得心がいき、私はすっきりとした気持ちで提案する。
「そういうことなら、次のお休みに少しお出掛けでもしましょうか?」
「は…………はあ?」
ギョッとギルベルトが目を剥く。話したいんでしょ、と言うと、彼は「そうだけど」と頭を掻く。
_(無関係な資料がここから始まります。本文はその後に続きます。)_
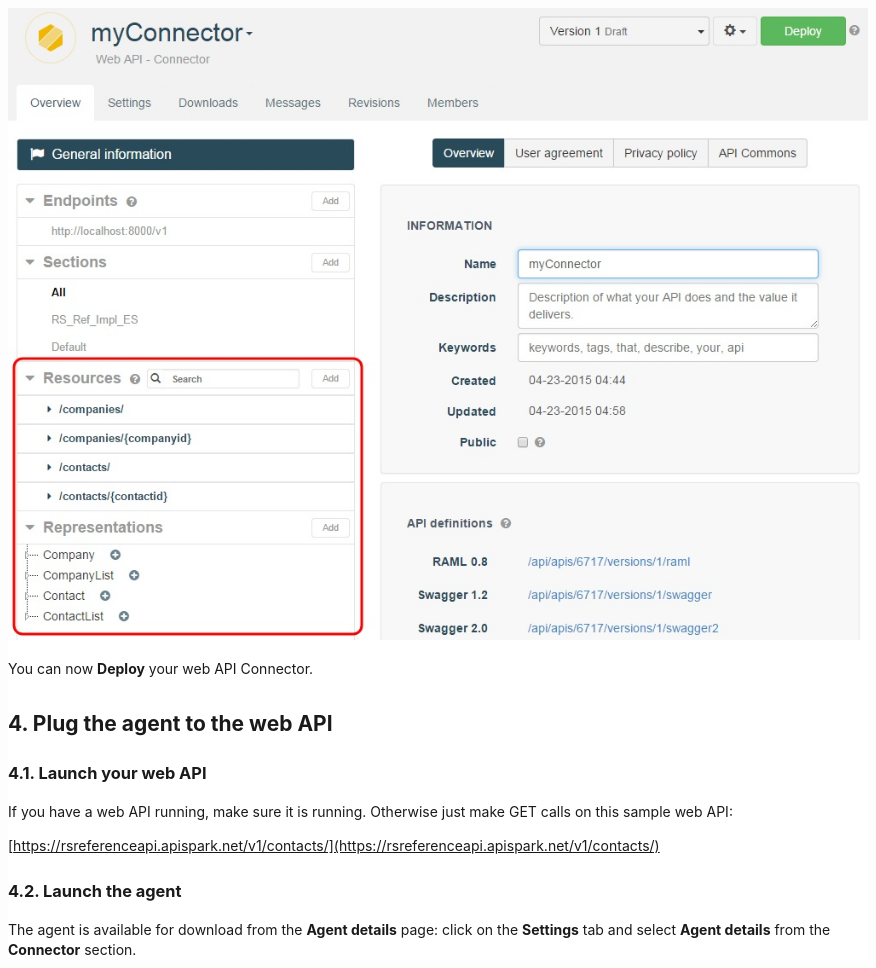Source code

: ![Your API definition](images/your-api-definition.jpg "Your API definition")

You can now **Deploy** your web API Connector.

## 4. Plug the agent to the web API

### 4.1. Launch your web API

If you have a web API running, make sure it is running. Otherwise just make GET calls on this sample web API:

[https://rsreferenceapi.apispark.net/v1/contacts/](https://rsreferenceapi.apispark.net/v1/contacts/)

### 4.2. Launch the agent

The agent is available for download from the **Agent details** page: click on the **Settings** tab and select **Agent details** from the **Connector** section.
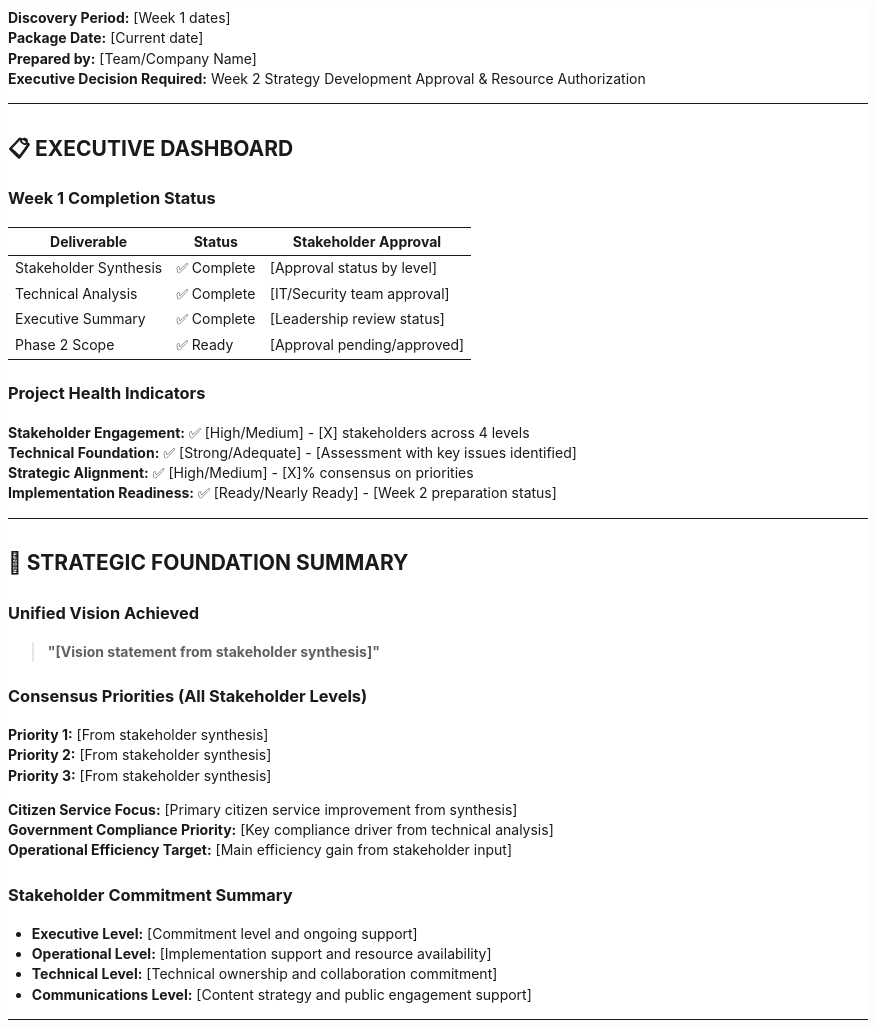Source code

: **Discovery Period:** [Week 1 dates]  
**Package Date:** [Current date]  
**Prepared by:** [Team/Company Name]  
**Executive Decision Required:** Week 2 Strategy Development Approval & Resource Authorization

---

## 📋 EXECUTIVE DASHBOARD

### Week 1 Completion Status
| **Deliverable** | **Status** | **Stakeholder Approval** |
|-----------------|------------|---------------------------|
| Stakeholder Synthesis | ✅ Complete | [Approval status by level] |
| Technical Analysis | ✅ Complete | [IT/Security team approval] |
| Executive Summary | ✅ Complete | [Leadership review status] |
| Phase 2 Scope | ✅ Ready | [Approval pending/approved] |

### Project Health Indicators
**Stakeholder Engagement:** ✅ [High/Medium] - [X] stakeholders across 4 levels  
**Technical Foundation:** ✅ [Strong/Adequate] - [Assessment with key issues identified]  
**Strategic Alignment:** ✅ [High/Medium] - [X]% consensus on priorities  
**Implementation Readiness:** ✅ [Ready/Nearly Ready] - [Week 2 preparation status]

---

## 🎯 STRATEGIC FOUNDATION SUMMARY

### Unified Vision Achieved
> **"[Vision statement from stakeholder synthesis]"**

### Consensus Priorities (All Stakeholder Levels)
**Priority 1:** [From stakeholder synthesis]  
**Priority 2:** [From stakeholder synthesis]  
**Priority 3:** [From stakeholder synthesis]

**Citizen Service Focus:** [Primary citizen service improvement from synthesis]  
**Government Compliance Priority:** [Key compliance driver from technical analysis]  
**Operational Efficiency Target:** [Main efficiency gain from stakeholder input]

### Stakeholder Commitment Summary
- **Executive Level:** [Commitment level and ongoing support]
- **Operational Level:** [Implementation support and resource availability]
- **Technical Level:** [Technical ownership and collaboration commitment]
- **Communications Level:** [Content strategy and public engagement support]

---
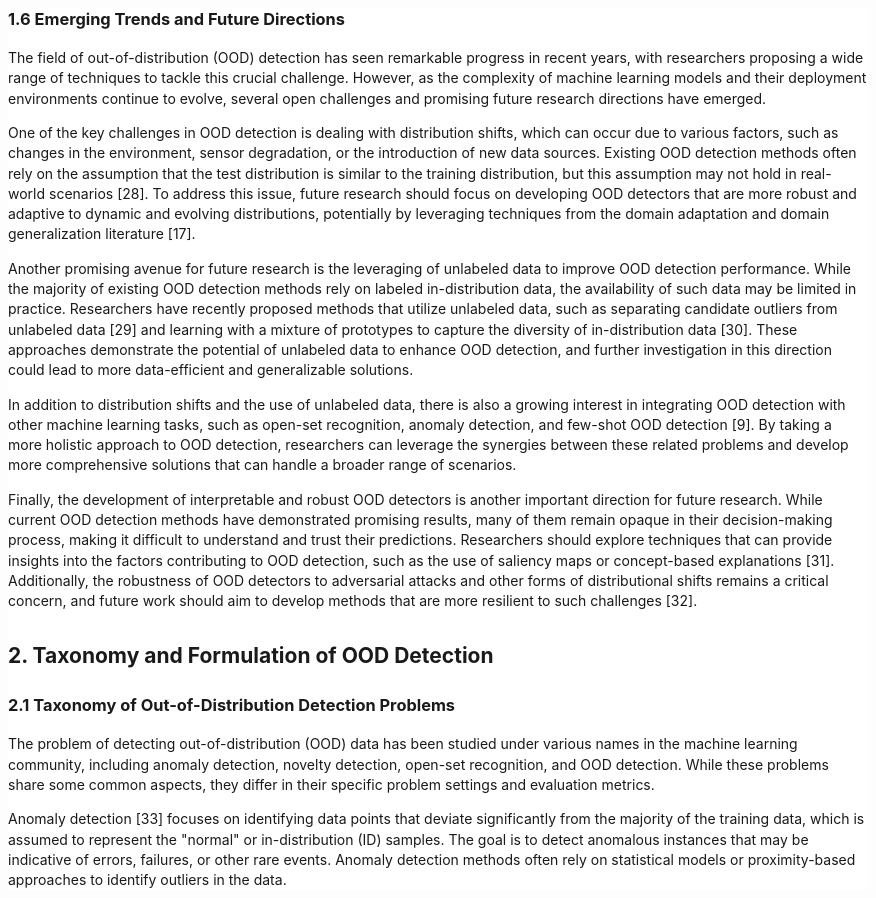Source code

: ### 1.6 Emerging Trends and Future Directions

The field of out-of-distribution (OOD) detection has seen remarkable progress in recent years, with researchers proposing a wide range of techniques to tackle this crucial challenge. However, as the complexity of machine learning models and their deployment environments continue to evolve, several open challenges and promising future research directions have emerged.

One of the key challenges in OOD detection is dealing with distribution shifts, which can occur due to various factors, such as changes in the environment, sensor degradation, or the introduction of new data sources. Existing OOD detection methods often rely on the assumption that the test distribution is similar to the training distribution, but this assumption may not hold in real-world scenarios [28]. To address this issue, future research should focus on developing OOD detectors that are more robust and adaptive to dynamic and evolving distributions, potentially by leveraging techniques from the domain adaptation and domain generalization literature [17].

Another promising avenue for future research is the leveraging of unlabeled data to improve OOD detection performance. While the majority of existing OOD detection methods rely on labeled in-distribution data, the availability of such data may be limited in practice. Researchers have recently proposed methods that utilize unlabeled data, such as separating candidate outliers from unlabeled data [29] and learning with a mixture of prototypes to capture the diversity of in-distribution data [30]. These approaches demonstrate the potential of unlabeled data to enhance OOD detection, and further investigation in this direction could lead to more data-efficient and generalizable solutions.

In addition to distribution shifts and the use of unlabeled data, there is also a growing interest in integrating OOD detection with other machine learning tasks, such as open-set recognition, anomaly detection, and few-shot OOD detection [9]. By taking a more holistic approach to OOD detection, researchers can leverage the synergies between these related problems and develop more comprehensive solutions that can handle a broader range of scenarios.

Finally, the development of interpretable and robust OOD detectors is another important direction for future research. While current OOD detection methods have demonstrated promising results, many of them remain opaque in their decision-making process, making it difficult to understand and trust their predictions. Researchers should explore techniques that can provide insights into the factors contributing to OOD detection, such as the use of saliency maps or concept-based explanations [31]. Additionally, the robustness of OOD detectors to adversarial attacks and other forms of distributional shifts remains a critical concern, and future work should aim to develop methods that are more resilient to such challenges [32].

## 2. Taxonomy and Formulation of OOD Detection

### 2.1 Taxonomy of Out-of-Distribution Detection Problems

The problem of detecting out-of-distribution (OOD) data has been studied under various names in the machine learning community, including anomaly detection, novelty detection, open-set recognition, and OOD detection. While these problems share some common aspects, they differ in their specific problem settings and evaluation metrics.

Anomaly detection [33] focuses on identifying data points that deviate significantly from the majority of the training data, which is assumed to represent the "normal" or in-distribution (ID) samples. The goal is to detect anomalous instances that may be indicative of errors, failures, or other rare events. Anomaly detection methods often rely on statistical models or proximity-based approaches to identify outliers in the data.
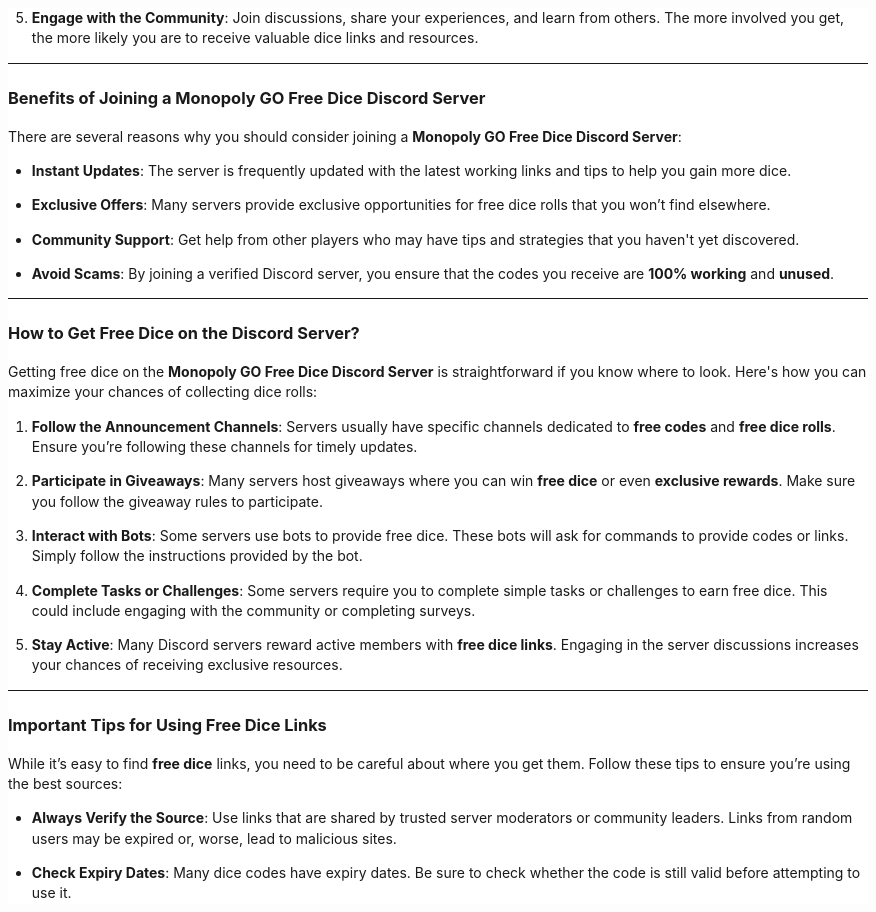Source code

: 5. **Engage with the Community**: Join discussions, share your experiences, and learn from others. The more involved you get, the more likely you are to receive valuable dice links and resources.

---

### **Benefits of Joining a Monopoly GO Free Dice Discord Server**

There are several reasons why you should consider joining a **Monopoly GO Free Dice Discord Server**:

- **Instant Updates**: The server is frequently updated with the latest working links and tips to help you gain more dice.
  
- **Exclusive Offers**: Many servers provide exclusive opportunities for free dice rolls that you won’t find elsewhere.

- **Community Support**: Get help from other players who may have tips and strategies that you haven't yet discovered.

- **Avoid Scams**: By joining a verified Discord server, you ensure that the codes you receive are **100% working** and **unused**.

---

### **How to Get Free Dice on the Discord Server?**

Getting free dice on the **Monopoly GO Free Dice Discord Server** is straightforward if you know where to look. Here's how you can maximize your chances of collecting dice rolls:

1. **Follow the Announcement Channels**: Servers usually have specific channels dedicated to **free codes** and **free dice rolls**. Ensure you’re following these channels for timely updates.

2. **Participate in Giveaways**: Many servers host giveaways where you can win **free dice** or even **exclusive rewards**. Make sure you follow the giveaway rules to participate.

3. **Interact with Bots**: Some servers use bots to provide free dice. These bots will ask for commands to provide codes or links. Simply follow the instructions provided by the bot.

4. **Complete Tasks or Challenges**: Some servers require you to complete simple tasks or challenges to earn free dice. This could include engaging with the community or completing surveys.

5. **Stay Active**: Many Discord servers reward active members with **free dice links**. Engaging in the server discussions increases your chances of receiving exclusive resources.

---

### **Important Tips for Using Free Dice Links**

While it’s easy to find **free dice** links, you need to be careful about where you get them. Follow these tips to ensure you’re using the best sources:

- **Always Verify the Source**: Use links that are shared by trusted server moderators or community leaders. Links from random users may be expired or, worse, lead to malicious sites.
  
- **Check Expiry Dates**: Many dice codes have expiry dates. Be sure to check whether the code is still valid before attempting to use it.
「別にそんな、改まって話すようなことはないぞ? ただ、こう……適当にさぁ」
「わかってるわよ。でも、学校だと落ち着いて話せないでしょう? 寮の部屋には規則的に行けないし」
そこは行けても行くなよ、と呆れた顔のギルベルト。
流石に誰彼構わず「部屋に行こう!」とは思わない。同性だとしても、ちゃんと人は選んでいるつもりだ。
私の主張に、何か言いたげな表情を浮かべる。
しかし、ギルベルトはすぐに「まあいいか」とため息を吐いた。
「よっし、たまには街に出るか!」
「じゃあ、今週末のお休みに。詳しいことは後で決めましょう」
楽しみにしてる、と若草色を細めて笑うギルベルト。
ここ最近は気を張り詰めてばかりだったから、私も楽しみだ。
その日の放課後。
「おや、君は……」
図書室で、聞き覚えのある声がかかる。
パッと視線を上げた先にいたのは、騎士団服を纏った端正な顔立ちの男——ロータルだった。
慌てて起立し、深々と頭を下げる。
ロータルは悠々とした立ち居振る舞いで、顔を上げるように言った。
「以前もここで会ったな。勤勉なんだな」
「いえ……勿体無いお言葉です」
改めて名乗りあった私たち。しかし、図書室ということもあり、早々に別れを告げる。
いや、告げる、つもりだった。
ガッと手袋に包まれた白い手が、私の手を勢いよく掴む。え、何、なになに!?
改めて見ると、エルフリーデによく似た蜂蜜色の瞳。そこに驚愕の色が映し出されている。
「それを、どこで……!」
彼の目に映るのは、私が握る羽飾りのペンダント。
それがローラントの物だと、彼は知っているのだろう。
私は落ち着きを取り戻し、借り受けたことを告げる。
が、話しながら少し思ってしまった。
——あれ、これってもしかして、妙な勘違いを生むんじゃ……。
私の心配した通り、ロータルは「ほう」と意味深な声をあげた。
「彼が、君に……?」
「……私の知的好奇心に、ヘア・リヒターが協力してくださったのです。善意で」
念を押すように言うと、彼は「善意で」と復唱した。……本当にわかってる?
じろじろと、どこか不躾な目で私を見るロータル。しかし、すぐに目を伏せた。
「いや、失敬。彼がそれを手放すとは思えなくて、つい取り乱してしまった」
盗んでないし、特別な関係でもない。神に誓って。
そう心で付け足しながら、私は「いえ」と短く返す。
触れないのも変だろうと「ヘア・リヒターとは親しいのですか?」と問いかけた。
ロータルは悪戯っぽい目で、微かな笑みを浮かべると、
「少し縁があってね」
と言った。
別れ際、彼は言った。
「あの方が信頼して、そのペンダントを預けた君に一つ忠告を」
「なんでしょう?」
「もしかしたら、近い将来——思わぬトラブルが舞い込むかもしれない。
君には無関係なまま終わるかもしれないが……もし何かあれば、信頼できる身近な大人に頼るといい」
柔らかな笑みの中で、ロータルの目は酷く真剣だ。
私は小さく頷き、似たようなことを先日言われたばかりだと告げる。
——ちゃんと大人を頼りなさい。
耳に残る声を思い出せば、ロータルは少し照れたように笑った。